REQUIRED ACTION: An exact copy of each line below is needed, with no images in it.

EXTRACTED DATA:
★ ★ ★

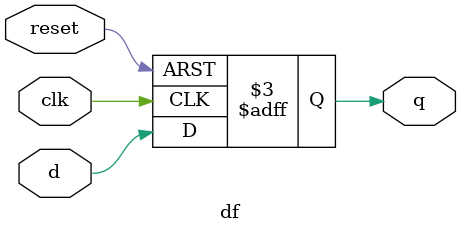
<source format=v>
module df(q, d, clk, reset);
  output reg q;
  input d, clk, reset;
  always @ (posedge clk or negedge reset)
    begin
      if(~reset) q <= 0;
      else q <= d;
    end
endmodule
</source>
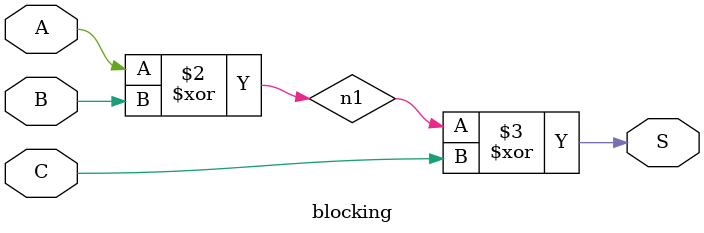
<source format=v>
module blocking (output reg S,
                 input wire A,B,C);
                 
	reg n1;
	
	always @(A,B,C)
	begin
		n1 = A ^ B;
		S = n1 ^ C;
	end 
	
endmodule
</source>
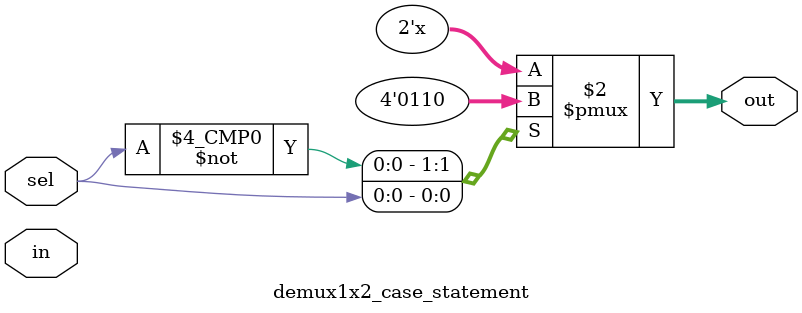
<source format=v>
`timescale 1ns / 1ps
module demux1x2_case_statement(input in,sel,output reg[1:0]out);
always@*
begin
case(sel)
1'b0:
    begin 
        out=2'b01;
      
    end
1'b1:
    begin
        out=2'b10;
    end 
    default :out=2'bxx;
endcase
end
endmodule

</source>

★ ★ ★

THE COMPLETED TASK:
<source format=v>
module df(q, d, clk, reset);
  output reg q;
  input d, clk, reset;
  always @ (posedge clk or negedge reset)
    begin
      if(~reset) q <= 0;
      else q <= d;
    end
endmodule
</source>
<source format=v>
module blocking (output reg S,
                 input wire A,B,C);
                 
	reg n1;
	
	always @(A,B,C)
	begin
		n1 = A ^ B;
		S = n1 ^ C;
	end 
	
endmodule
</source>
<source format=v>
`timescale 1ns / 1ps
module demux1x2_case_statement(input in,sel,output reg[1:0]out);
always@*
begin
case(sel)
1'b0:
    begin 
        out=2'b01;
      
    end
1'b1:
    begin
        out=2'b10;
    end 
    default :out=2'bxx;
endcase
end
endmodule

</source>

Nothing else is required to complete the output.